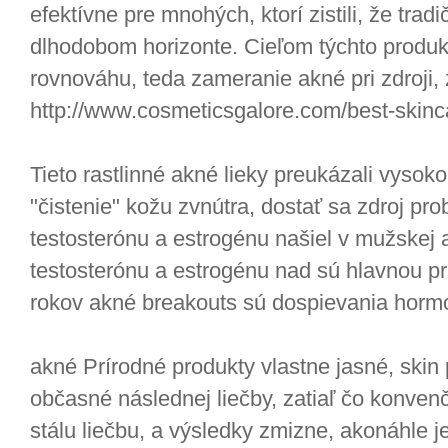
efektívne pre mnohých, ktorí zistili, že tradi
dlhodobom horizonte. Cieľom týchto produk
rovnováhu, teda zameranie akné pri zdroji, 
http://www.cosmeticsgalore.com/best-skinc
Tieto rastlinné akné lieky preukázali vysoko
"čistenie" kožu zvnútra, dostať sa zdroj p
testosterónu a estrogénu našiel v mužskej 
testosterónu a estrogénu nad sú hlavnou pr
rokov akné breakouts sú dospievania horm
akné Prírodné produkty vlastne jasné, skin 
občasné následnej liečby, zatiaľ čo konv
stálu liečbu, a výsledky zmizne, akonáhle j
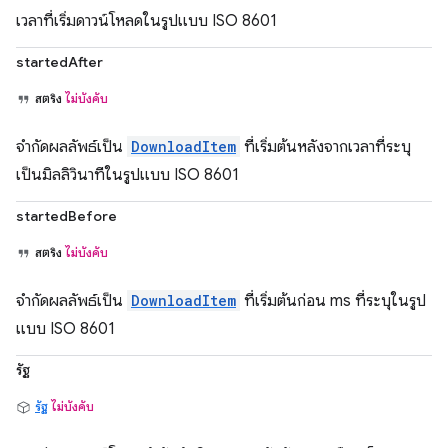
เวลาที่เริ่มดาวน์โหลดในรูปแบบ ISO 8601
startedAfter
สตริง
ไม่บังคับ
จำกัดผลลัพธ์เป็น
DownloadItem
ที่เริ่มต้นหลังจากเวลาที่ระบุ
เป็นมิลลิวินาทีในรูปแบบ ISO 8601
startedBefore
สตริง
ไม่บังคับ
จำกัดผลลัพธ์เป็น
DownloadItem
ที่เริ่มต้นก่อน ms ที่ระบุในรูป
แบบ ISO 8601
รัฐ
รัฐ
ไม่บังคับ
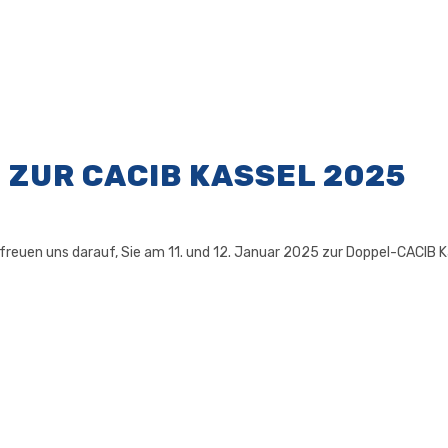
 ZUR CACIB KASSEL 2025
 freuen uns darauf, Sie am 11. und 12. Januar 2025 zur Doppel-CACIB Ka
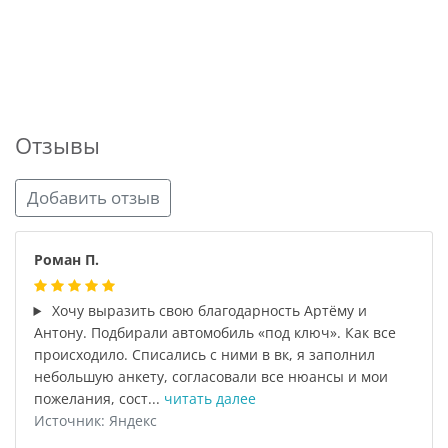
Отзывы
Добавить отзыв
Роман П.
Хочу выразить свою благодарность Артёму и
Антону. Подбирали автомобиль «под ключ». Как все
происходило. Списались с ними в вк, я заполнил
небольшую анкету, согласовали все нюансы и мои
пожелания, сост...
читать далее
Источник: Яндекс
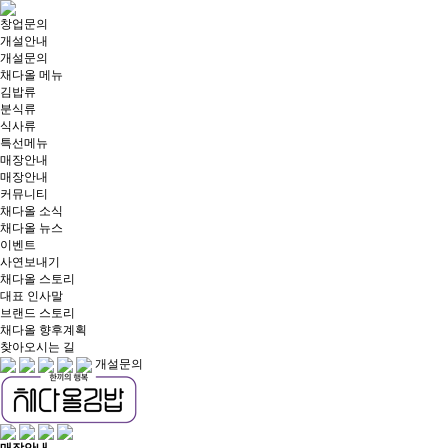
창업문의
개설안내
개설문의
채다올 메뉴
김밥류
분식류
식사류
특선메뉴
매장안내
매장안내
커뮤니티
채다올 소식
채다올 뉴스
이벤트
사연보내기
채다올 스토리
대표 인사말
브랜드 스토리
채다올 향후계획
찾아오시는 길
개설문의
....................
**AIM OF THE TASK:** Only lines that contain the string "estrogénu" count; pick each one out of the records and copy it.

**ANSWER SPACE:**
testosterónu a estrogénu našiel v mužskej 
testosterónu a estrogénu nad sú hlavnou pr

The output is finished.